Behind her, Aeris watched with arms folded, though her usual edge had dulled. Even Darius looked subdued, nursing a cracked rib but still on his feet.
"We should return to the academy," Aeris said. "Before anyone else decides to sing."
"He's not going anywhere," came a voice none of them recognized.
They all turned.
A tall figure in a dark blue cloak stepped out from the broken archway of the cathedral, face hidden beneath a mask shaped like a broken crescent moon.
Kael's body tensed. His staff snapped into his grip.
"You with the Choir?"
"No," the figure replied, pulling back the hood.
She was older than them—maybe in her early twenties—but her eyes were sharp, calculating, and far too knowing for someone that young.
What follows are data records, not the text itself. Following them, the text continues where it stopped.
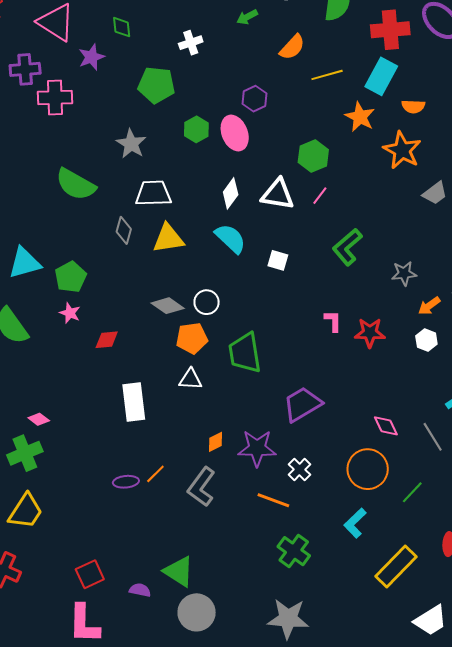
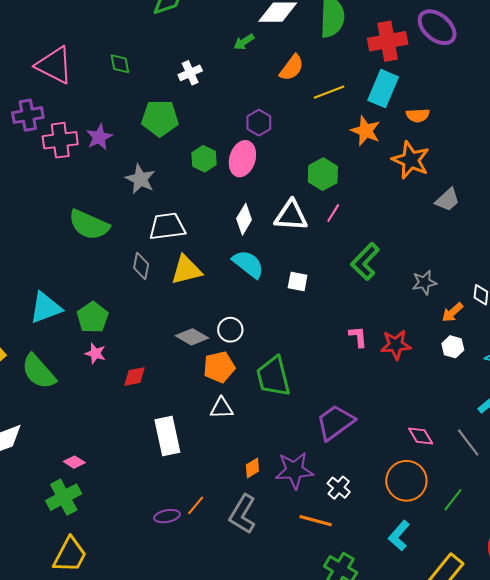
purple star: (91, 57) -> (99, 137), moved
pink ellipse: (235, 133) -> (242, 159), turned 44

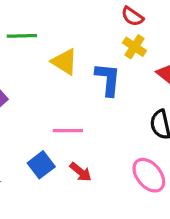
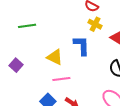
yellow triangle: (64, 62) -> (55, 57), moved

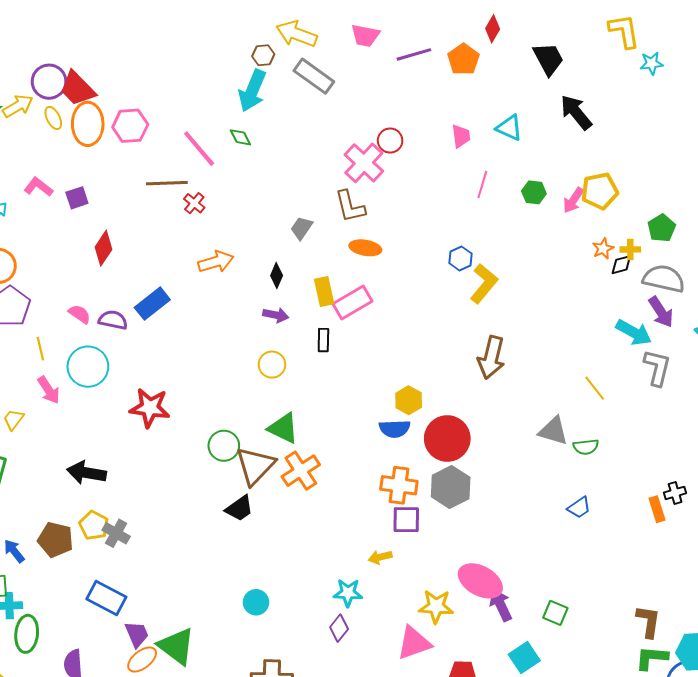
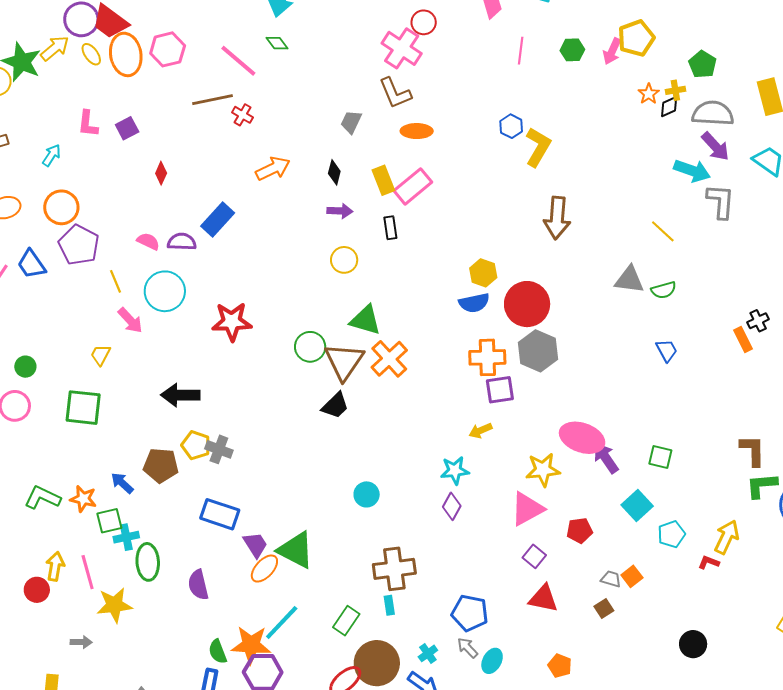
pink L-shape: (38, 187) -> (88, 124), turned -112
red diamond: (103, 248) -> (161, 173), size x0.7
blue trapezoid: (579, 508) -> (667, 350), turned -75

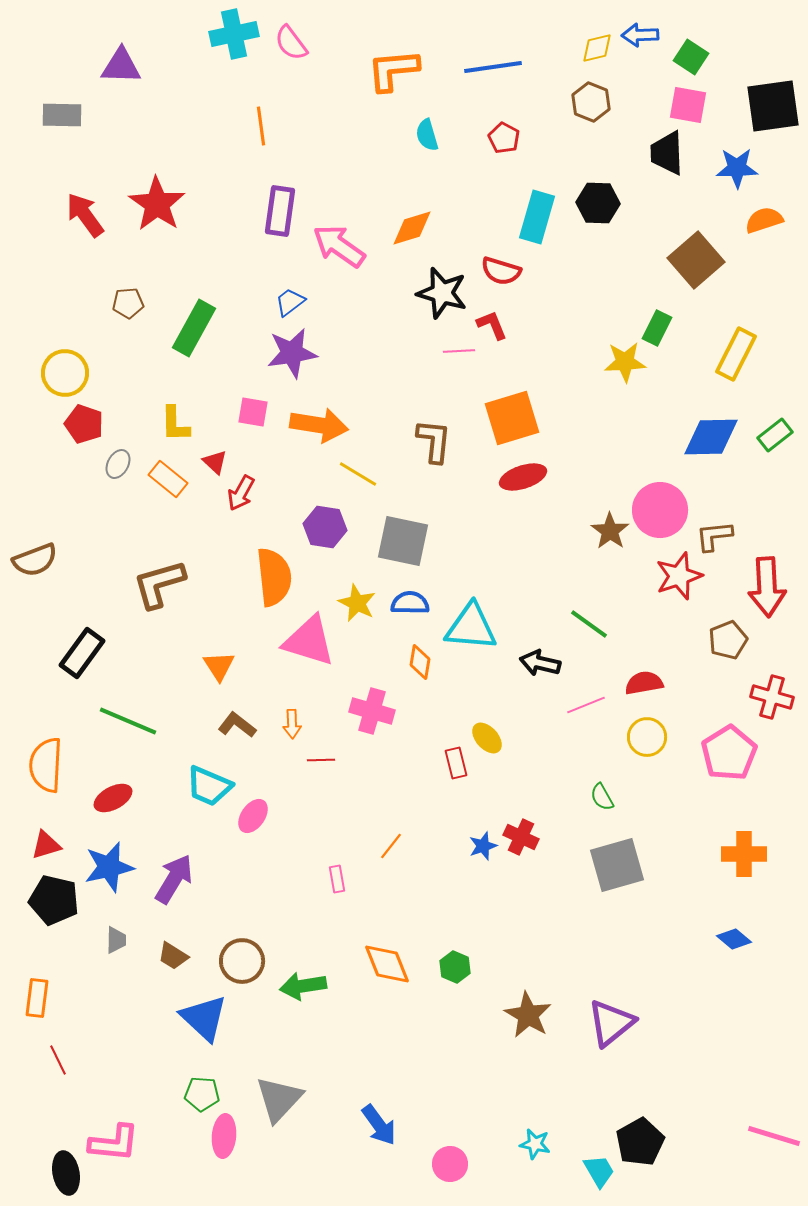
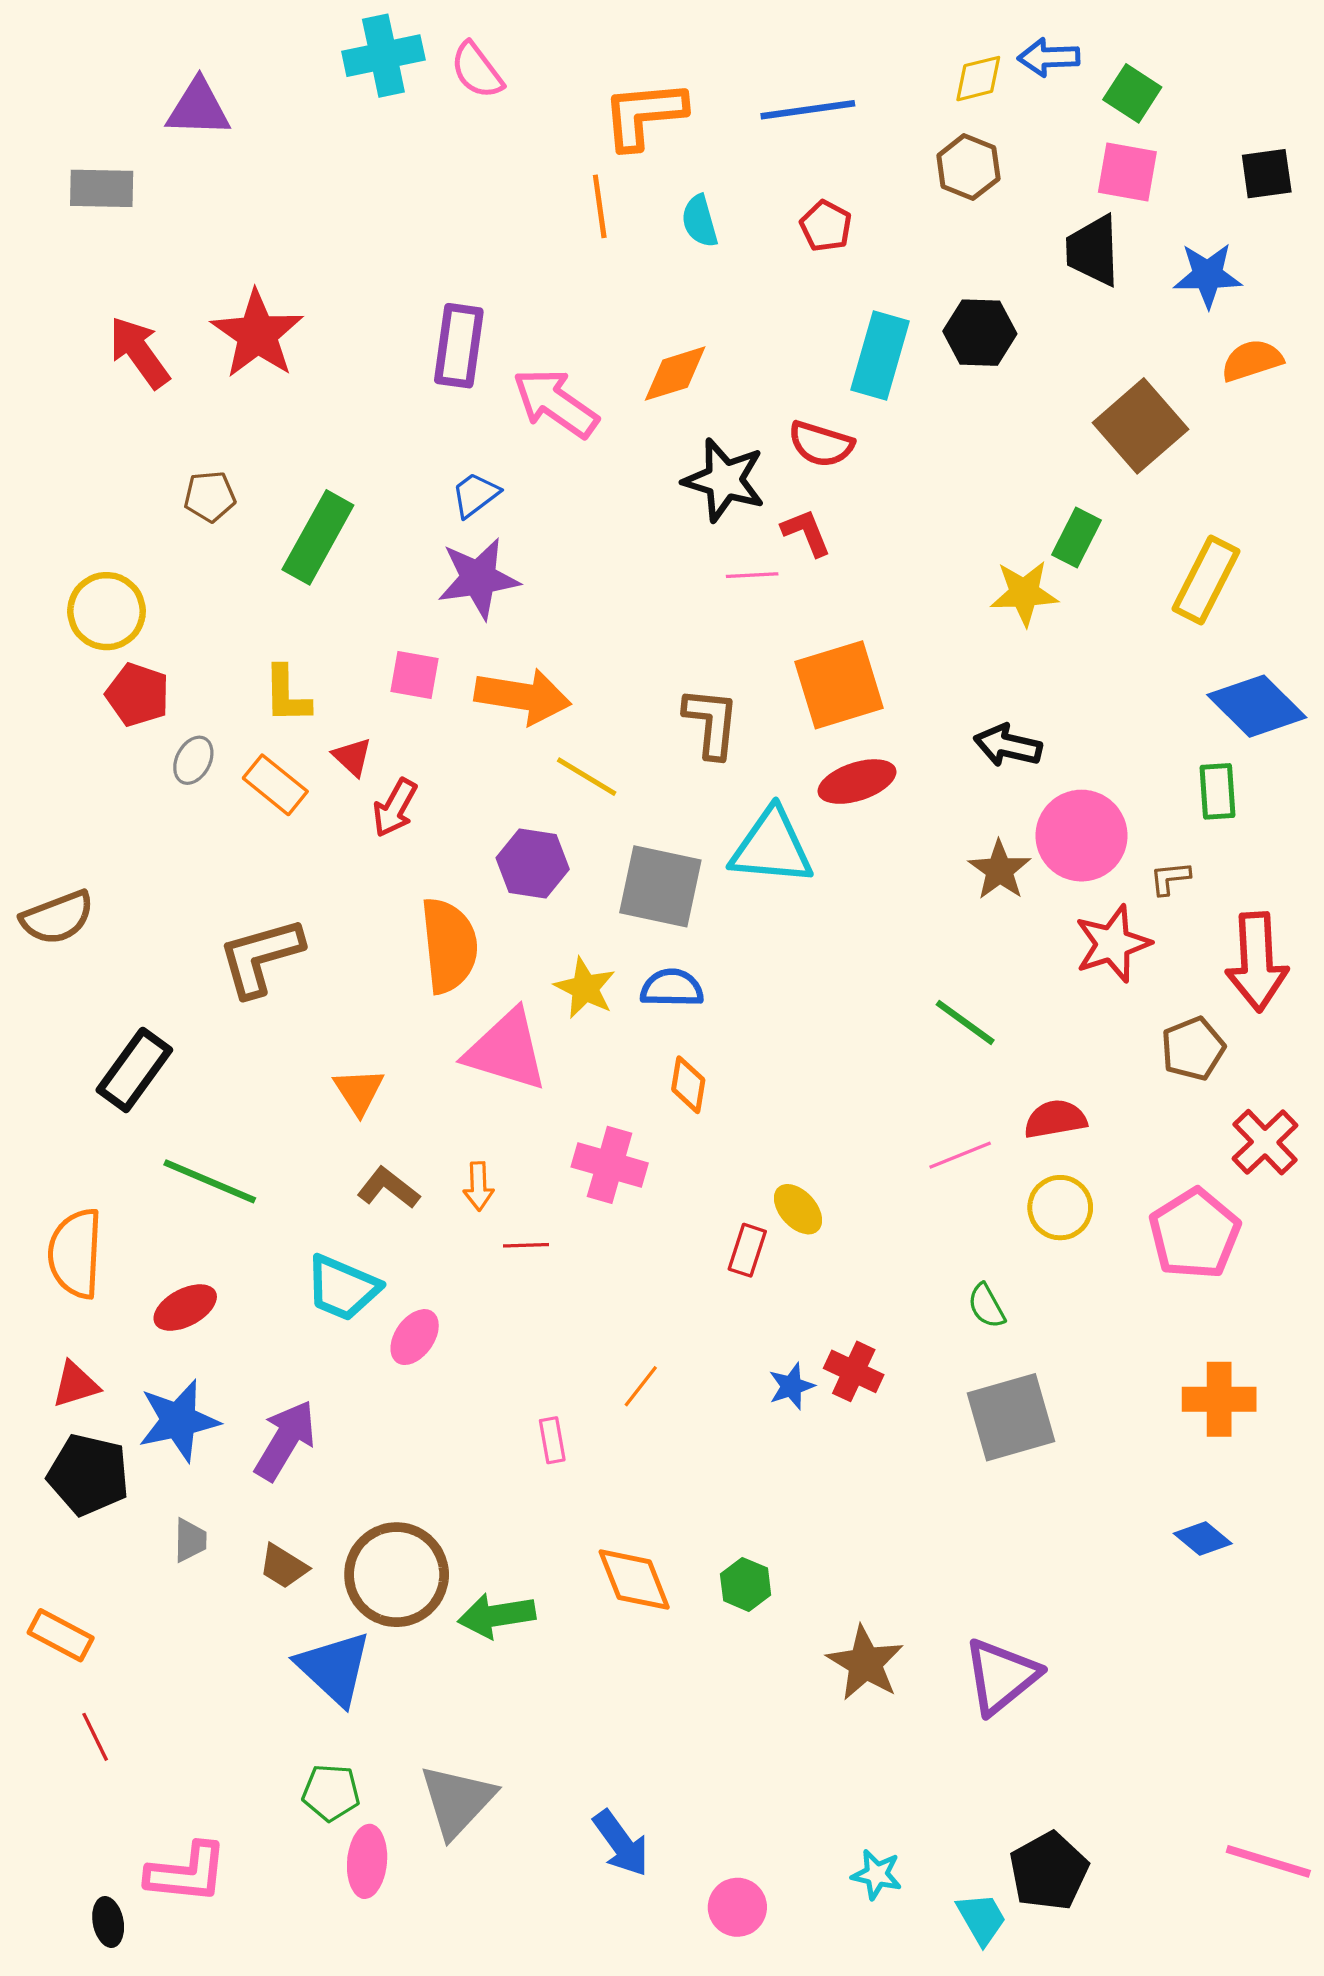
black square: (773, 106) -> (1267, 174), size x0.6
orange line: (261, 126) -> (600, 206), moved
green rectangle: (775, 435) -> (1217, 791), moved, turned -56
blue diamond: (711, 437) -> (1257, 706), moved, turned 46
brown L-shape: (714, 536) -> (1170, 878), size x0.7
cyan triangle: (471, 627) -> (772, 847), moved
black arrow: (540, 663) -> (1008, 745), moved
red cross: (772, 697) -> (1265, 1142), turned 30
red rectangle: (456, 763) -> (747, 1250), turned 32
brown circle: (242, 961) -> (397, 1575), size x1.4
orange rectangle: (37, 998) -> (61, 1635), turned -69
black ellipse: (66, 1173) -> (108, 1922), size x0.7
"My name is Liora. I'm from the Division of Forgotten Archives. And I've been watching you, Kael."
"Creepy," Aeris muttered.
Liora ignored her. "You rejected the Choir. That's rare. Most don't even survive hearing the first verse."
Kael frowned. "You've heard it too."
Liora nodded. "And I didn't survive it… not really."
The Forgotten Archives
Back at the academy, they moved underground—far beneath the surface, deeper than Kael had ever been allowed. Past classrooms and training chambers, beyond rune-locked doors and whispers of forbidden research.
Here, in a library made of moving shelves and light-sensitive ink, was the Division Liora spoke of: a place where failed experiments, corrupted spells, and erased knowledge was stored—not destroyed, but contained.
"This place is off-limits to normal students," Darius muttered.
"Then it's a good thing Kael's not normal," Liora said. "Neither am I."
She led them to a sealed chamber where seven black stones floated above a rune circle. Each one hummed like a voice trapped inside.
"These are the Choir's echoes," she explained. "Fragments of their verses. Most people who touch them go insane or die. You… you might be able to understand them."
Kael stepped closer. "Why me?"
Liora gave him a long look.
"Because you're not fully human, Kael. You're something older. Something that was asleep inside the Void and now it's waking up."
Chorus of Truth
Kael didn't move. He just stared at the stones. Each seemed to tug at his soul in a different direction. One was warm. Another was sorrowful. One pulsed like a heartbeat.
"If I touch one… what happens?"
"You'll see a memory," Liora said. "Not yours. Theirs. You'll understand more about the Choir… and maybe about yourself."
"What's the catch?"
"It might not be real," she replied. "And if it is… you may wish it wasn't."
Kael took a breath. The others stayed back, silent.
Then he reached forward and touched the first stone.